Cold War

It gets cold out there at night in England's Lake District and colder still in Grasmere, Kristina Leach's new play dramatizing a crucial year in the life of renowned Romantic poet William Wordsworth. From one winter to the next, Wordsworth, his doting sister Dorothy, old buddy Samuel Coleridge and old flame Mary Hutchinson struggle to preserve the fragile fairy-tale existence they've set up for one another even as everything is obviously and irrevocably changing. As the seasons turn, so do their lives and loves, and thus does the tiny little cottage of Grasmere grow chillier.

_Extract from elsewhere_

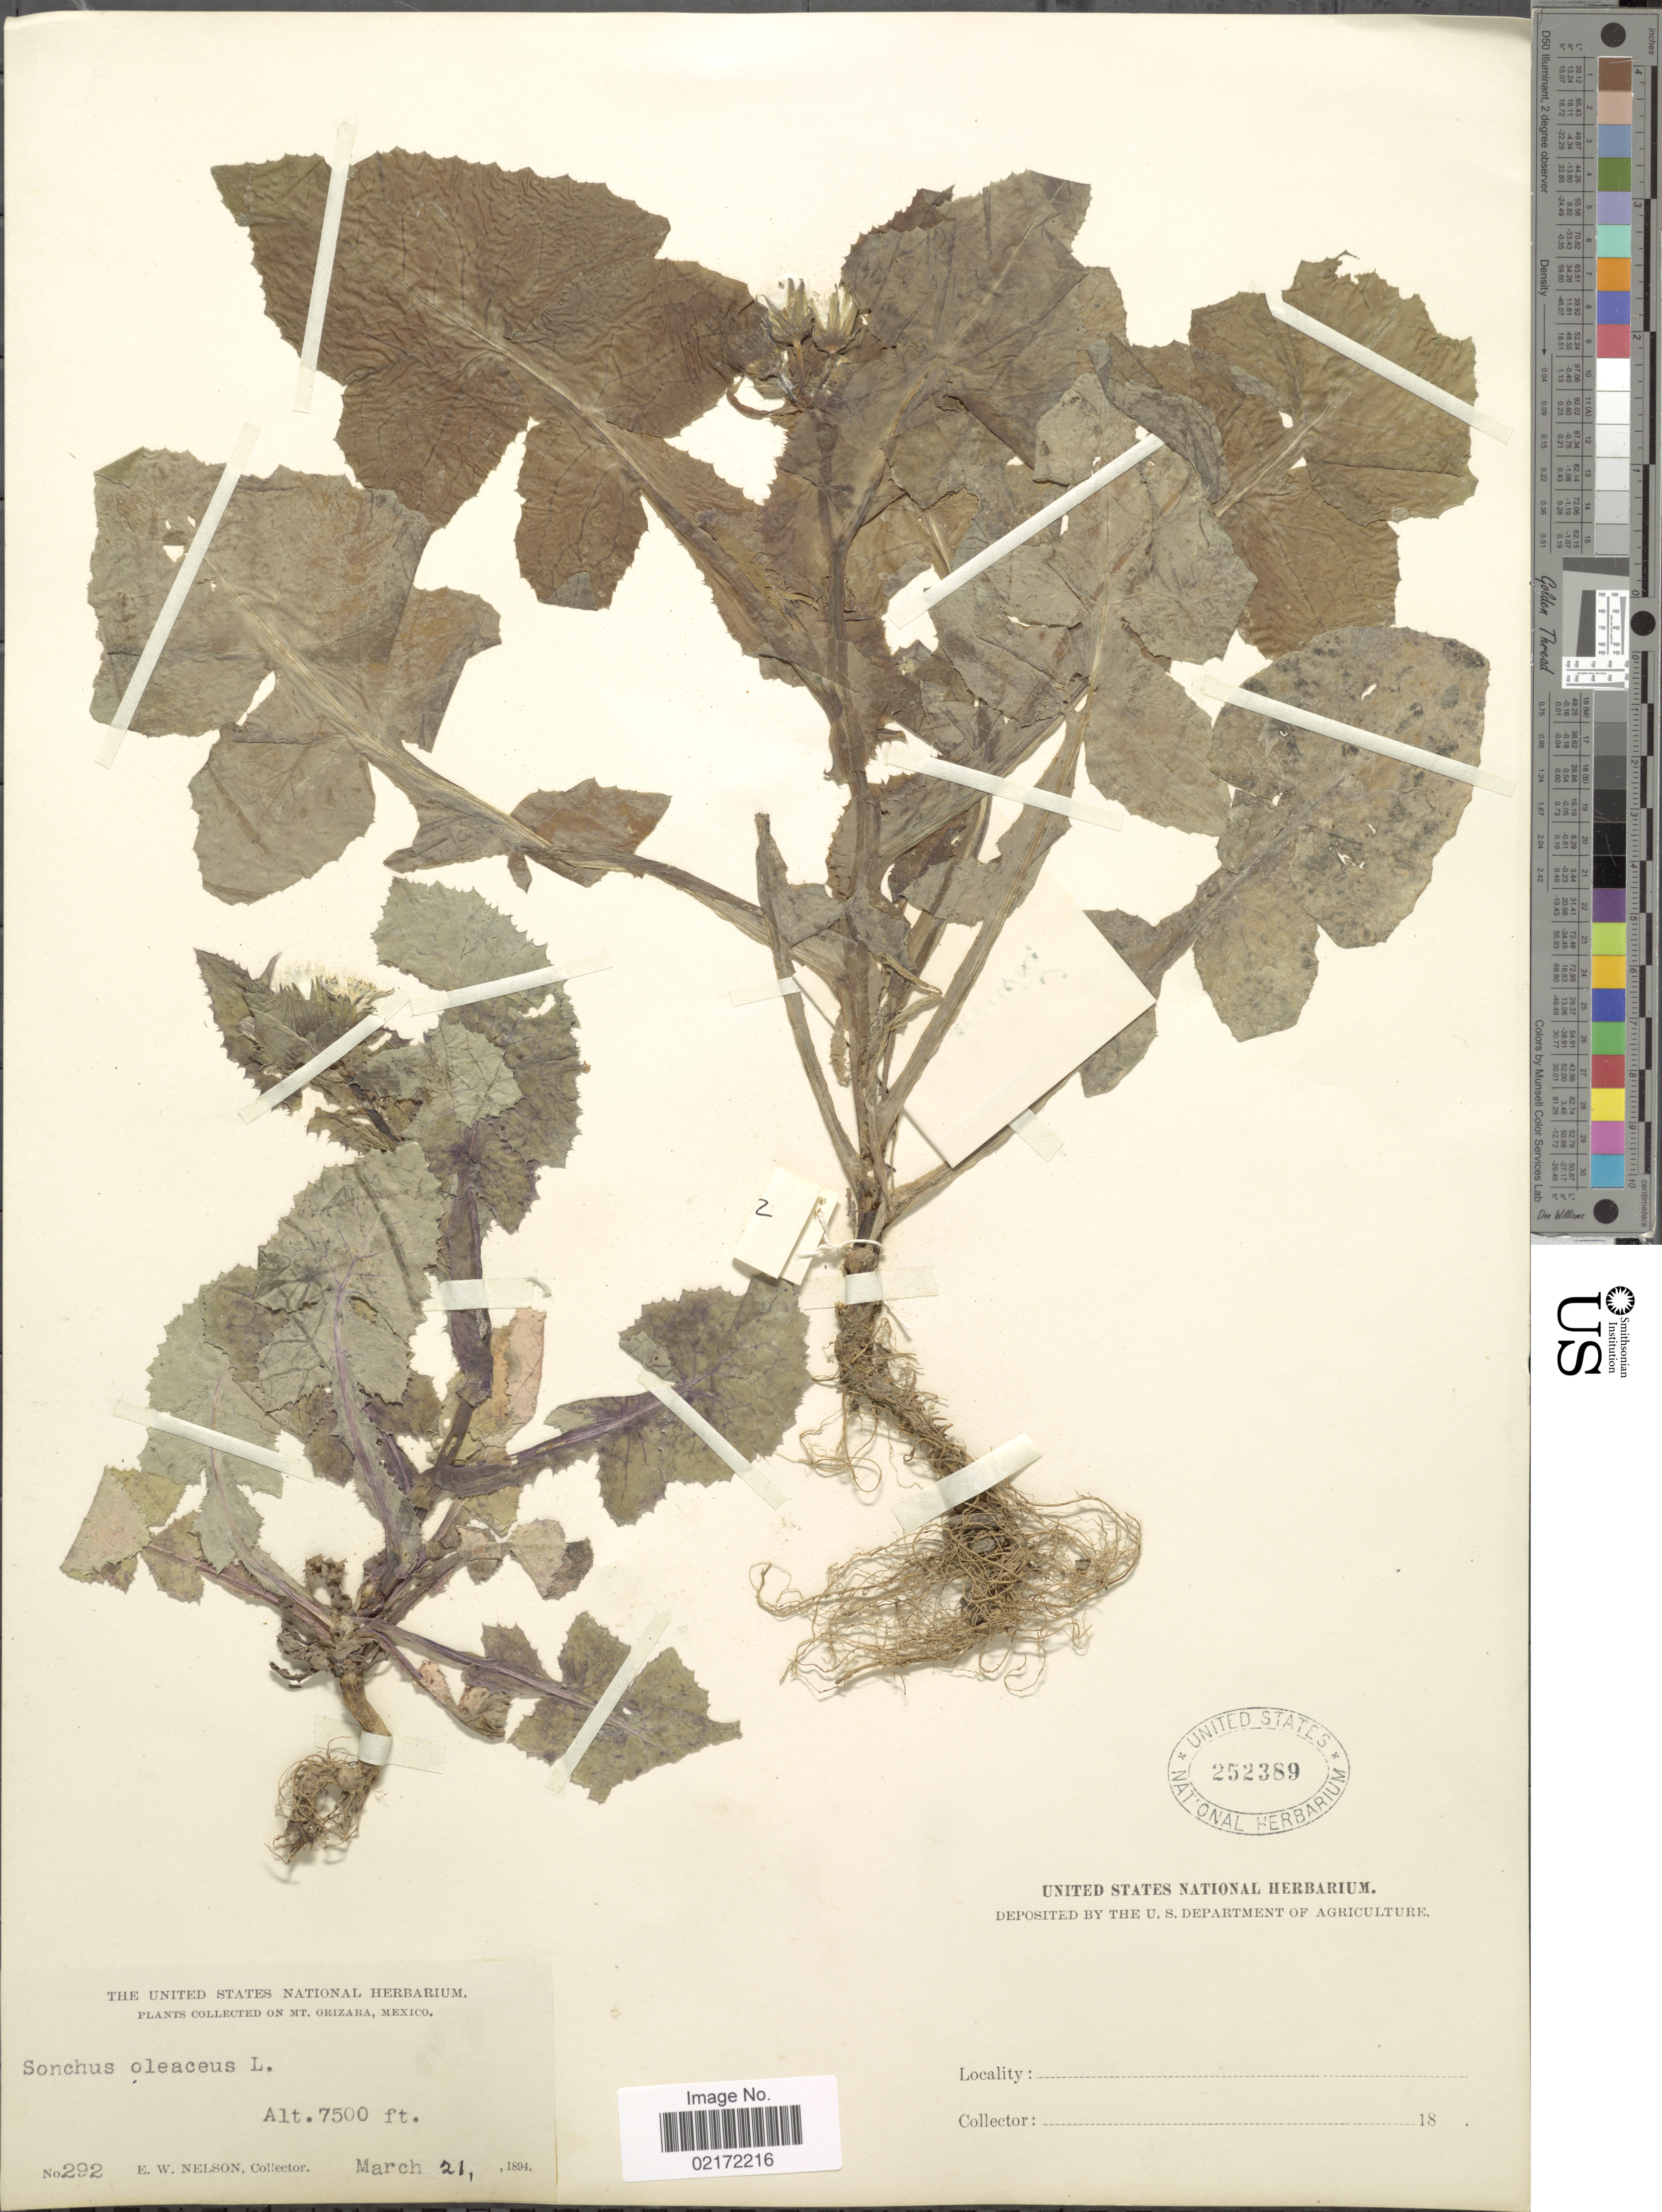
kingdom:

Certainly English majors will eat this play up. Leach is very smart about her subjects, offering enough historical aside to elicit knowing chuckles from all you Penguin-pocket-edition types (What should Coleridge call his newest and most creatively draining albatross of a masterwork? he wonders. “The Wedding Guest”? “The Ship”? “The Rime of the Something-Something”?), but Grasmere's real power draws on the pathos and even pain that throb beneath this poetry. They suffer for their art, these geniuses, and sometimes they suffer simply because of who they are, characterizations enabled by very strong performances. Aaron Lamb's Coleridge captures the poet's shattered self-confidence, and Annie DiMartino nails Dorothy's consuming frustration with her own writing career (“You have the luxury of your gender,” she bitterly informs her bemused male parlormates). Those characters' inadequacies stand in stark contrast to Wordsworth's (played by a taut Logan Sledge) own easy talent, which is cast in uncomfortable and even ugly relief. “You have everything,” Coleridge wearily says to his old friend, “and you don't even know it.”

Leach, a Cal State Fullerton grad who helps run the Long Beach-based theater company 6 Chairs and a Couple of Artists, shows herself to be a playwright of calculated subtlety in her return to her alma mater. She's obviously a playwright who is fond of these characters and their romantic milieu. She's able to pull off the rather grandiloquent dialogue—Romantic affectations and all—while still helping us to care very deeply for their concerns. She's able to intricately and fascinatingly render the always-changing dynamic between each of these four volatile characters, as well as weave layers of metaphor and symbol —as befits a play about these most vivid of poets—into a seamless whole. Grasmere's narrative structure is similarly complex, striding boldly into a sort of stylized impressionism with numerous dream sequences and lightning flashbacks. Admittedly, it's a bit challenging, but Leach and director Dr. Joseph Arnold achieve an almost cinematic sophistication on stage. The juxtaposition of Romantic dialogue and characters with a modern theatrical staging turns Grasmereinto something far more than a costume drama about well-spoken characters. It's a deliciously dense, ambitious and thoughtful production, portraying mythic lives on a touchingly human scale. For all their expertise as Romantic poets, these characters are just as helpless before the demands of the heart and of human nature as any of us.